The best diagnostic is the stop test: start the dryer and let it run for 30 seconds so the squeal is active. Then cut the power (press Stop or flip the breaker). Watch the drum slow to a stop. If the squeal stops the instant the drum freezes — like someone cut the sound — the idler pulley is the source (it stops exactly when the belt stops). If the squeal continues for a second or two as the drum coasts to a stop, or varies in pitch with drum speed, the rollers are to blame (they continue spinning briefly from inertia). Front-vs-rear location also helps: idler pulley is toward the rear/bottom; rollers are rear-mounted on most brands.
Why can't I use WD-40 on the drum rollers?
WD-40 stands for 'Water Displacement, 40th formula' — it was designed as a moisture displacer and rust preventative, not as a lubricant. At dryer operating temperatures (around 125–135°F), WD-40 evaporates quickly, leaving behind a residue that actually attracts lint. It also degrades the rubber and plastic materials inside the dryer over time. The correct lubricants are white lithium grease, high-temperature silicone grease, or for the idler pulley axle pin, a few drops of SAE 30 oil. That said, if rollers have visible wear or flat spots, lubrication is only a temporary fix — replacement is the proper repair.
My Samsung dryer is squealing — is the repair different?
Samsung dryers (including the common DV series) are accessed from the rear panel rather than the front. Remove the back panel screws and lift the panel away. Samsung models typically use two rear drum rollers plus a front drum-center bearing. If the squeal is from the front of the machine, the front bearing slide (a white plastic glide in the center of the rear drum face, visible from the back) may be worn.
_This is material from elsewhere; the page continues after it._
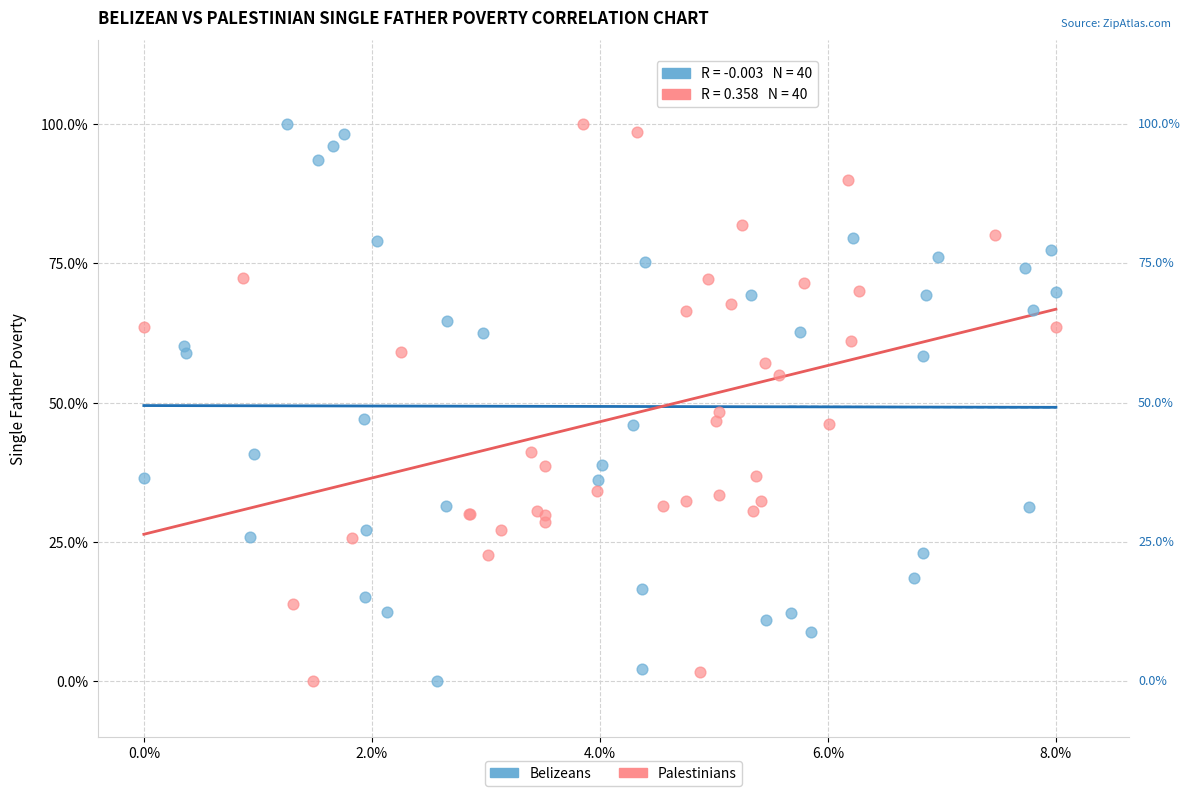

What are all the series names shown in the legend?

Belizeans, Palestinians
Samsung roller kits (part numbers in the DC97-xxxxx series) are widely available and the repair procedure follows the same general steps as other brands.
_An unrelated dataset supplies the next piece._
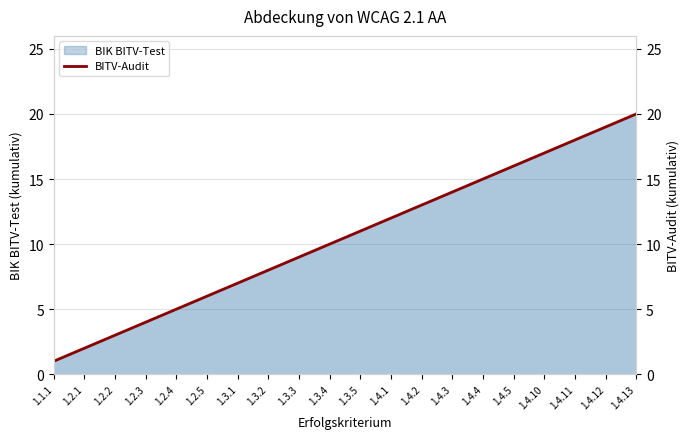

Which has a higher value, 1.1.1 or 1.2.3?

1.2.3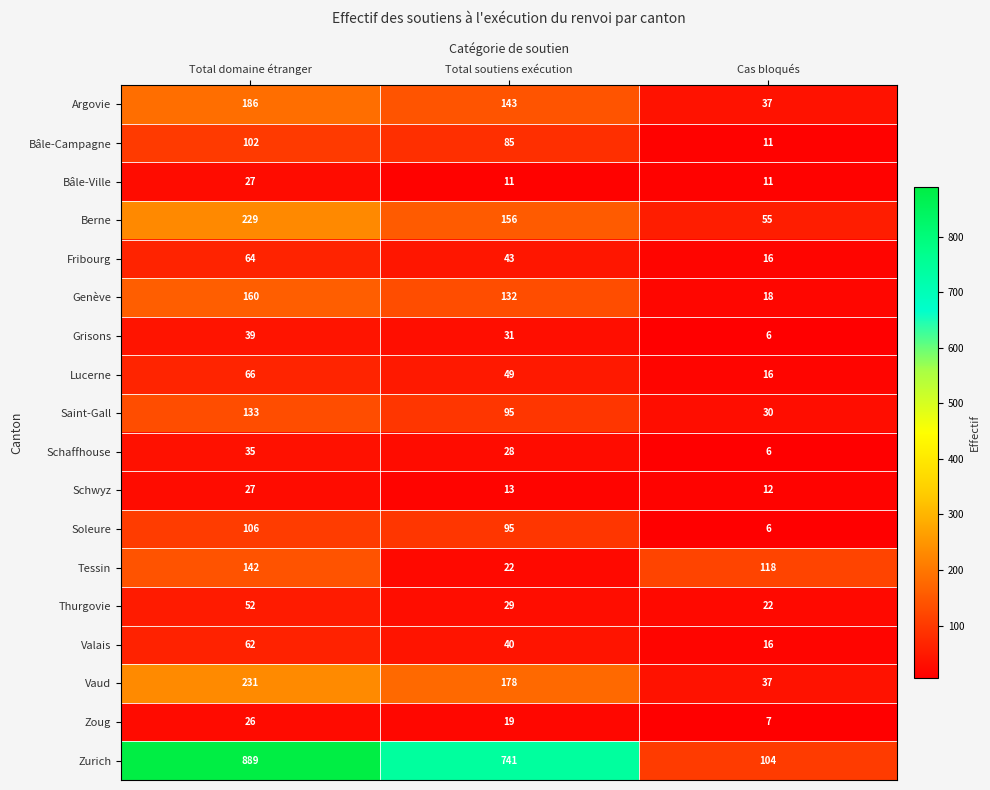

True or false: Bâle-Campagne has a value of 3 at Cas bloqués.

False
Should I replace just the squealing part or do a full kit?
If your dryer is 5+ years old, always replace the belt, idler pulley, and rollers together as a complete kit — even if only one part is squealing. These components wear at similar rates; if the rollers are noisy, the idler pulley and belt are probably 70% worn too. Doing a complete kit repair costs about $30–50 total, takes essentially the same labor time as replacing a single part, and prevents the next repair 6–12 months from now. The only exception: if the dryer is less than 3 years old and clearly only one component has failed, a single-part replacement is reasonable.
My LG dryer is making a squealing noise on startup that goes away after a minute — why?
Cold-start squealing that fades as the dryer warms up is a common symptom of worn drum rollers whose rubber has hardened. Cold rubber is less pliable and creates more friction against the drum surface — as the rollers warm up, the rubber softens slightly and the squeal reduces. This is also common on LG dryers with front-load style drum rollers (axle-mounted rollers that contact the rear drum flange). It's a reliable early-warning sign that the rollers need replacement soon. LG roller kits (4581EL2002C or similar) are available through major appliance parts suppliers.